To perform hypothesis test for one sample proportion $\widehat{p}$ .

Explanation of Solution

Given:

Sample size = n = 558

Number of students are women = $x$ = 445

Formula:

Sample proportion:

  $\widehat{p}=\frac{x}{n}$

Test statistic:

  $z=\frac{\widehat{p}-p_0}{\sqrt{p_0(1-p_0)/n}}$

Calculation:

The sample proportion is,

  $\widehat{p}=\frac{445}{558}=0.7975$

Population proportion is $\frac{3}{4}=0.75$

Null and alternative hypothesis:

  $\begin{array}{l}{H}_o:p=0.75\\ H_a:p>0.75\end{array}$

This corresponding to a right-tailed test, for which a z-test for one population proportion needs to be used.

Test statistic:

  $z=\frac{0.7975-0.75}{\sqrt{0.75(1-0.75)/558}}=2.59$

Test statistic z = 2.59

Using the P-value approach:

P(Z>2.59) = 1-P(Z<2.59)

P(Z>2.59) = 1-0.9952 = 0.0048

The p-value is p = 0.0048

Using excel formula, =NORMSDIST(2.59)

And a = 0.05

Since p = 0.0048 <0.051, it is concluded that the Null Hypothesis is rejected.

b)

To determine

To explain the conclusion.

Answer to Problem 9.29E

There is enough evidence to claim that more than three quarters of the students at that middle school engage in bullying behavior at 0.05 significance level.

Explanation of Solution

As p-value = 0.0048 which is < 0.05, reject H0.

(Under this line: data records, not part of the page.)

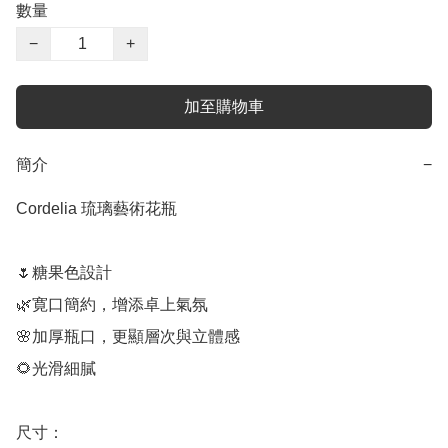
數量
−
+
加至購物車
簡介
−
Cordelia 琉璃藝術花瓶

🌷糖果色設計

🌿寛口簡約，增添卓上氣氛

🌸加厚瓶口，更顯層次與立體感

🌻光滑細膩

尺寸：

Conclusion: It is concluded that the null hypothesis is rejected. Therefore, there is enough evidence to claim that more than three quarters of the students at that middle school engage in bullying behavior at 0.05 significance level. This has been done as data collected only from one school which cannot be representative of all school.